La présidente de la BCE, Christine Lagarde, s'est exprimée lors d'un congrès sur la finance à Francfort. Elle a assuré que l'inflation du moment en zone euro est temporaire car liée à la pandémie.

La présidence de la BCE, Christine Lagarde, a affirmé que "les mesures de l'inflation" hors des prix volatils de l'énergie et de matières premières, "évoluent dans la bonne direction".
La présidence de la BCE, Christine Lagarde, a affirmé que "les mesures de l'inflation" hors des prix volatils de l'énergie et de matières premières, "évoluent dans la bonne direction". ©Belga
La Libre Eco avec AFP

"Les mesures de l'inflation sous-jacente", c'est à dire hors des prix volatils de l'énergie et de matières premières, "évoluent dans la bonne direction", a affirmé Christine Lagarde, présidente de la Banque centrale européenne (BCE), lors d'un congrès sur la finance à Francfort.

Elle voit les attentes d'inflation sur le moyen terme se rapprocher de l'objectif visé de 2 %, mettant entre parenthèse la poussée des prix dans le contexte pandémique, qu'elle qualifie toujours de temporaire. La croissance des salaires, un élément clé de cette inflation sous-jacente, "devrait commencer à se renforcer progressivement" l'an prochain, a-t-elle ajouté, se basant sur les contacts pris par l'institut "avec de grandes entreprises européennes".

La Banque centrale européenne définit sa politique monétaire en fonction d'une inflation qui doit se stabiliser à 2 % à moyen terme. Or, l'inflation du moment en zone euro, supérieure à 4 %, au plus haut depuis l'introduction de la monnaie unique en 1999, est "largement poussée à la hausse par les circonstances exceptionnelles créées par la pandémie", a martelé la Française.

Sa nature, entre flambée des prix de l'énergie et tensions liées aux pénuries de nombreuses marchandises, devrait même ralentir le rythme de la reprise à court terme.

Rester "patient et persistant"

"Nous ne prenons pas cette phase de hausse de l'inflation à la légère", a insisté Mme Lagarde, car elle "comprime les revenus réels des gens, en particulier ceux qui se trouvent au bas de l'échelle des revenus". Mais l'institution doit rester "patiente et persistante". En clair : ne pas durcir trop vite la vis monétaire en espérant que cela atténuera la hausse des prix.

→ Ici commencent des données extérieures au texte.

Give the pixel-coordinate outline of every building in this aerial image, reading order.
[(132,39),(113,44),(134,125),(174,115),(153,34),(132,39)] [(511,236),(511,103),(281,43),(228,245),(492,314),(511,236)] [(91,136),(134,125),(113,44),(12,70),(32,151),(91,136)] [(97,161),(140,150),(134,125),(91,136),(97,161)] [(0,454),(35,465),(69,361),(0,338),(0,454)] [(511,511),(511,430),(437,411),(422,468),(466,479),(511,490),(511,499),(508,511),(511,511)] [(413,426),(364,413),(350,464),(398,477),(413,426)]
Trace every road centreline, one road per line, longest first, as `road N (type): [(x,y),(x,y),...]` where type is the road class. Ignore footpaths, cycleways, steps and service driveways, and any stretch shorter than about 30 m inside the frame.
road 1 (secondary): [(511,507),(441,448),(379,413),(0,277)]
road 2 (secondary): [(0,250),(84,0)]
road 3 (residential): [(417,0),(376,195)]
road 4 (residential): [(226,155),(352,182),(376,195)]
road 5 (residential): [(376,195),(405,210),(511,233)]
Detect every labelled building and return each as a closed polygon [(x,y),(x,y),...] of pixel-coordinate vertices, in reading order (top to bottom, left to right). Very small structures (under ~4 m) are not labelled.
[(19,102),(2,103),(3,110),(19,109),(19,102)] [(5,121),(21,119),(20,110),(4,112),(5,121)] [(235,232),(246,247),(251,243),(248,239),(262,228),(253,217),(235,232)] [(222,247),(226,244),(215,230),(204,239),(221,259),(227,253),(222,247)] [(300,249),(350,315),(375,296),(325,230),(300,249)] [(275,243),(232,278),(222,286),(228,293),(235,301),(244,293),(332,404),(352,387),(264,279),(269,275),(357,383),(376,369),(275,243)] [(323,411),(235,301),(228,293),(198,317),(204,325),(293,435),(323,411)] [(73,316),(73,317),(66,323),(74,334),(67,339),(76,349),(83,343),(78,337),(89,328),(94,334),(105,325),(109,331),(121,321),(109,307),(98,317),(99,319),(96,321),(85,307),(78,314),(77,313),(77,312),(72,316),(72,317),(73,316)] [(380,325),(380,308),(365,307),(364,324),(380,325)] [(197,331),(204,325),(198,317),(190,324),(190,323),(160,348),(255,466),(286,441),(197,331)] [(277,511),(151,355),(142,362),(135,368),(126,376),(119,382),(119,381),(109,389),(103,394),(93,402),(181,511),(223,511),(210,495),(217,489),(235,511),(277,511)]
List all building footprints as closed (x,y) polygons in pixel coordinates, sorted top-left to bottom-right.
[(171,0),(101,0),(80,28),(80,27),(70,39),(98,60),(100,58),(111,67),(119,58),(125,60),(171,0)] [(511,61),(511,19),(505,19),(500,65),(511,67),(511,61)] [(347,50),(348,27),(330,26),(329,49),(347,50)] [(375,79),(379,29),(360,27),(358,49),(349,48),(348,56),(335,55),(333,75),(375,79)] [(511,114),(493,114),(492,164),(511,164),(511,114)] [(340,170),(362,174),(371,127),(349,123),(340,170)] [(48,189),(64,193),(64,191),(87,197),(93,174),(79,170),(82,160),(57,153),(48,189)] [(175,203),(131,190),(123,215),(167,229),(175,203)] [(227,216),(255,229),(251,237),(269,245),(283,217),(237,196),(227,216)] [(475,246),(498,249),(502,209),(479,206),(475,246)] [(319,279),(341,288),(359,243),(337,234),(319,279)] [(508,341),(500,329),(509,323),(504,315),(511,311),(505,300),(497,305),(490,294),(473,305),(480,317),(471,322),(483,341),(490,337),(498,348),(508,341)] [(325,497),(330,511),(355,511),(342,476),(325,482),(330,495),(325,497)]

"À l'heure où le pouvoir d'achat est déjà comprimé par la hausse des factures d'énergie et de carburant, un resserrement injustifié représenterait un vent contraire injustifié pour la reprise", a-t-elle affirmé. Aussi, il est "très peu probable" que les taux directeurs de l'institut, à leur plus bas historique, remontent "l'année prochaine".

Même après la fin attendue de l'urgence pandémique, l'arsenal monétaire comprenant des achats d'actifs devra encore "soutenir la reprise et le retour durable de l'inflation à notre objectif de 2 %".

Dans quelle mesure? Cela sera annoncé au terme de la dernière réunion du conseil des gouverneurs de la BCE en décembre.